— begin Records —

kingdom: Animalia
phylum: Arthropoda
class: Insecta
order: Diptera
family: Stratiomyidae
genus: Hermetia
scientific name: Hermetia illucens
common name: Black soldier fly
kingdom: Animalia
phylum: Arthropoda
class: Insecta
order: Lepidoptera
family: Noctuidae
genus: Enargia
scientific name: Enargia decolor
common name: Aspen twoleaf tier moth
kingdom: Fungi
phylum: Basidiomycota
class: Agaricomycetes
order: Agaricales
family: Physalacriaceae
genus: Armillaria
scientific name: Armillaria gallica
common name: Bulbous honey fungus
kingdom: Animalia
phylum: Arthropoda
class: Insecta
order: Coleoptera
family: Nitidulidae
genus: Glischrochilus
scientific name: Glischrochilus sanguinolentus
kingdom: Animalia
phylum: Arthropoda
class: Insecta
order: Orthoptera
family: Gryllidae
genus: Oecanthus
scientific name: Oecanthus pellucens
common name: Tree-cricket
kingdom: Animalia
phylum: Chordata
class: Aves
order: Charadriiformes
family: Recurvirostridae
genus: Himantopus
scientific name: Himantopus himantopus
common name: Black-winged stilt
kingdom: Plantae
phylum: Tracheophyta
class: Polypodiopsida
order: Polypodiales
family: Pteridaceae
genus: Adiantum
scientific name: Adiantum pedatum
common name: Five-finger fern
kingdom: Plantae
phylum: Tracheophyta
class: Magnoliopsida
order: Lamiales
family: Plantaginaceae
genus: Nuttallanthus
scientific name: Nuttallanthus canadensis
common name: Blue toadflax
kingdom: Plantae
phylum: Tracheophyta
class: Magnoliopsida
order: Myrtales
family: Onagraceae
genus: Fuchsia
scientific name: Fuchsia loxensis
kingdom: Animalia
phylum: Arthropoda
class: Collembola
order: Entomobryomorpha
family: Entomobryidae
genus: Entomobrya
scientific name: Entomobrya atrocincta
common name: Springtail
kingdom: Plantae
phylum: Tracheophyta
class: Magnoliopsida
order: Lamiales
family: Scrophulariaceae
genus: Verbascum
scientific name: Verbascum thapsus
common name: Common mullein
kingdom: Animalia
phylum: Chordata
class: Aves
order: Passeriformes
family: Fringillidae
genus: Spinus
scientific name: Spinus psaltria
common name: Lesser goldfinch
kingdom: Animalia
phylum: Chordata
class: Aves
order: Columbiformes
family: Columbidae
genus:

— end Records —

Set down verbatim the lines of the listing above, starting at the line that contains "genus: Spinus" and ending at the final line of the listing.

genus: Spinus
scientific name: Spinus psaltria
common name: Lesser goldfinch
kingdom: Animalia
phylum: Chordata
class: Aves
order: Columbiformes
family: Columbidae
genus:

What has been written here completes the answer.